What’s the Risk? Smoking, Acid Reflux, Diabetes and More

Dental professionals will often also interview a patient for other health concerns as they may have an effect on the patient’s saliva flow, acid exposure, or diet/food frequency.1

Some of these health concerns are the following:

1. Frequent Tobacco Use

Frequent tobacco use, particularly smoking, can cause dry mouth and reduced salivary flow.


2. Acid Reflux

Patients with acid reflux can have stomach acids reflux into the throat or mouth regularly bathing the teeth with very low pH (pH 1.5–3.5) stomach acids. Patients with this condition may notice a sour taste in their mouth and/or a burning sensation in their upper abdomen/chest.

Patients with acid reflux are also often taking over-the-counter or prescription acid reflux medications that cause dry mouth.


3. Diabetes

Individuals who are diabetic often have diet restrictions and eat many small meals and snacks sprinkled throughout the day in order to keep the amount of carbohydrates down at each meal. As a result, their blood sugar stays more balanced, which prevents high and low blood sugars. Conversely, the frequent eating/snacking in order to control blood sugar does not allow for their saliva to maintain a healthy pH level. For diabetics, diet is often an unmodifiable risk factor, and professional oral care therapies are frequently the best option for preventing or reversing a caries infection.

Dry mouth is also one of the most common oral health problems for diabetics; in many cases, it is due to medications prescribed for treating diabetes. The combined effect of frequent snacking and low saliva flow places individuals with diabetes at an increased level of risk for the caries infection.


4. Bulimia

Individuals with bulimia can have many issues placing them at greater risk for caries infection and tooth loss. Usually, dental professionals will notice acid erosion on the lingual surfaces of the maxillary incisors (back side of the upper front teeth) and on the mandibular incisors (lower front teeth) caused by the regular exposure to stomach acid.

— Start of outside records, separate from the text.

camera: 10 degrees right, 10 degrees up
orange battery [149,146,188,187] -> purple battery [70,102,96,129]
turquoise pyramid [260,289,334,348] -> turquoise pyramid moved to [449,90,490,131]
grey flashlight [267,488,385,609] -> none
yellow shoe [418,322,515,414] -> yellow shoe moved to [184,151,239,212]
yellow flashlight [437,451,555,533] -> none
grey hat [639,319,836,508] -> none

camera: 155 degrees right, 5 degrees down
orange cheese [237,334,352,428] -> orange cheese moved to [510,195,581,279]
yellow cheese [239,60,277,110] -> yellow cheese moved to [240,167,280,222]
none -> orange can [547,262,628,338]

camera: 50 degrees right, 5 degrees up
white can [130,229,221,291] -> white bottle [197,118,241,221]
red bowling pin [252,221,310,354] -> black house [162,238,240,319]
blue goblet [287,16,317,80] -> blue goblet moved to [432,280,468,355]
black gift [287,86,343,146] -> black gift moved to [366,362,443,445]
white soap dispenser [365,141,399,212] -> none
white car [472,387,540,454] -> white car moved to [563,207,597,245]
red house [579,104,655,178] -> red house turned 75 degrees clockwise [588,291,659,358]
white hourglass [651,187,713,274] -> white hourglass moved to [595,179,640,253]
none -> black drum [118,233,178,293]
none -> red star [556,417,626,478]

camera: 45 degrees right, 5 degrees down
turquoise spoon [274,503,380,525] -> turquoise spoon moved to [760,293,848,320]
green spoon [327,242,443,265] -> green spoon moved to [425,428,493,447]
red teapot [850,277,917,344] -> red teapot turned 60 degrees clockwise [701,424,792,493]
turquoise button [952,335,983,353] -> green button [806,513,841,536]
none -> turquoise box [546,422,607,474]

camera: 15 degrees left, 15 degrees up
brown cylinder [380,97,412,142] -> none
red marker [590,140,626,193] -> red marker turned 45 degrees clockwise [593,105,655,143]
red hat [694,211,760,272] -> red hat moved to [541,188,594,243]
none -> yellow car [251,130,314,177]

Beyond acid erosion, the regular acid challenge in the mouth can increase the likelihood of acidic bacteria overtaking the biofilm.


5. Head and Neck Radiation Therapy

Radiotherapy for head and neck cancer results in severe and chronic salivary gland dysfunction in most individuals. This results in significant side effects, including dry mouth, difficulty swallowing, and malnutrition, which are linked to significant reductions in patients’ quality of life and increased caries risk. Many patients going through head and neck radiation therapy have such a reduced volume of saliva flow that they literally can watch their teeth dissolve due to the accelerated caries rate. They pose a real challenge to the dentist as they are also at risk for post extraction osteoradionecrosis, where the bone does not heal following tooth extraction. In years past, many of these patients would have all of their teeth extracted prior to the radiation treatments. Today, with the advances in radiation treatment, and the ability to manage dental caries, most of these patients keep their teeth but are at significantly increased risk for decay, and the dental profession needs to monitor and manage their care closely.


6. Sjögren’s Syndrome

Sjögren’s syndrome is a chronic disorder of the immune system in which the patient’s white blood cells attack the saliva and tear glands. This leads to dry mouth and eyes because the body’s tear and saliva production is reduced. Many patients often don’t know they have Sjögren’s syndrome. Reaching a diagnosis can be difficult and generally takes an average of 6.5 years from the onset of symptoms to make the correct diagnosis. Part of the difficulty with diagnosing Sjögren’s is that many of the symptoms, like dry mouth, mimic symptoms of other issues such as dry mouth caused by medications. Saliva substitutes are essential for patients with Sjögren’s syndrome.


7. Other Drug Use

While other drug use is often not something patients choose to discuss with their dental professionals, it is a risk factor for the disease and illicit drugs have severe oral health consequences. Other drug use includes drugs such as methamphetamine, marijuana, opiates/heroin, cocaine, ecstasy, and derivatives of such drugs like crack cocaine. The primary reason these drugs increase the risk for caries infection is the side effect of dramatic reduction in saliva flow. Many other drug users also commonly have a high caries-producing diet and frequent intake of carbonated beverages. There is quite an extensive list of risk factors for caries, which ultimately leads to cavities. But as mentioned earlier, there are ultimately four primary risk areas that are typically the root causes of dental disease: bacterial biofilm imbalance/infection, poor saliva/inadequate saliva flow (which has many causes), frequent snacking/acidic drinks/poor diet, or simply the wrong home care product routine per the individual’s risk factors. By identifying the specific issues facing each individual patient, dental professionals and patients can choose to make specific risk factor changes targeted uniquely to the patient’s needs. These include behavioral changes and/or prescription/professional products designed specifically as protective factors to put the patient back on the road toward oral health.


  1. John D. B. Featherstone, Sophie Domejean-Orliaguet, Larry Jenson, Mark Wolff, and Douglas A. Young, “Caries Risk Assessment in Practice Ages 6 Through Adult,” J Calif Dent Assoc 35, no. 10 (2007):703–13.